Wodehouse
A commenter in the post immediately below reminds us of a great Wodehouse line; perhaps the harshest condemnation the mild-mannered Bertie ever directs at an interlocutor to his face. If you haven’t read anything by the man with the greatest ear for comic dialog the 20th century had to offer, do yourself a favor. Almost any of his 90+ novels will do, but the aforementioned The Code of the Woosters is an excellent place to start, along the The Inimitable Jeeves, Jeeves and the tie that Binds, and Pigs have Wings. Amongst short stories, I particularly recommend “Crime Wave at Blandings” and “The Great Sermon Handicap” (in which a ring of gamblers wager on which local vicar will give the longest sermon on any given Sunday, followed by various efforts by the unscrupulous to fix the competition).

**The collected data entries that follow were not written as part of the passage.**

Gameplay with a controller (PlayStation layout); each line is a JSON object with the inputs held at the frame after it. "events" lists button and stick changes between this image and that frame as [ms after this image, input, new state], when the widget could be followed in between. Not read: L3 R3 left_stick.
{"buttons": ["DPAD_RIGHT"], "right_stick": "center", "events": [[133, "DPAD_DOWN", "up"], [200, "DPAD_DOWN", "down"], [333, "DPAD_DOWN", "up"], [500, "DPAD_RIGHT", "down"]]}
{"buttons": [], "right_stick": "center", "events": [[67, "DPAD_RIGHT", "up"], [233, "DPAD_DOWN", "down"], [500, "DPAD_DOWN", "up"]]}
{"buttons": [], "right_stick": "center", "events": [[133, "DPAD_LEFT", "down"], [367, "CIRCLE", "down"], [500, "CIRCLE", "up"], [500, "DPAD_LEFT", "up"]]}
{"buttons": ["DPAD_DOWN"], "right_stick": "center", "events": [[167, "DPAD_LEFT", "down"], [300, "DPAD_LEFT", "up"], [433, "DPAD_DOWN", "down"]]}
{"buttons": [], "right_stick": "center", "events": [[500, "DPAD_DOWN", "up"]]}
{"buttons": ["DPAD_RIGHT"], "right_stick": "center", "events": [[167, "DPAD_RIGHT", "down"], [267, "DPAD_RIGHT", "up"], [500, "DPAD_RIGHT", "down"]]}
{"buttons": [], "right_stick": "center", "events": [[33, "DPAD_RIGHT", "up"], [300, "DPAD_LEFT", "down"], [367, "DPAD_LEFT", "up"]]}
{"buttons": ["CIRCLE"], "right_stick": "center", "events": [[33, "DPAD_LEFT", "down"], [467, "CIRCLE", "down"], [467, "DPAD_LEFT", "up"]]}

If you want a taste, the glories of the information superhighway include a randomĀ Wodehouse quote generator. Check it out. A couple of the gems I got:
As a rule, you see, I’m not lugged into Family Rows. On the occasions when Aunt is calling Aunt like mastodons bellowing across premieval swamps and Uncle James’s letter about Cousin Mabel’s peculiar behaviour is being shot round the family circle (“Please read this carefully and send it on Jane”) the clan has a tendency to ignore me. It’s one of the advantages I get from being a bachelor–and, according to my nearest and dearest, practically a half-witted bachelor at that.
It was a confusion of ideas between him and one of the lions he was hunting in Kenya that had caused A. B. Spottsworth to make the obituary column. He thought the lion was dead, and the lion thought it wasn’t.
She looked like something that might have occured to Ibsen in one of his less frivolous moments.
It is never difficult to distinguish between a Scotsman with a greivance and a ray of sunshine.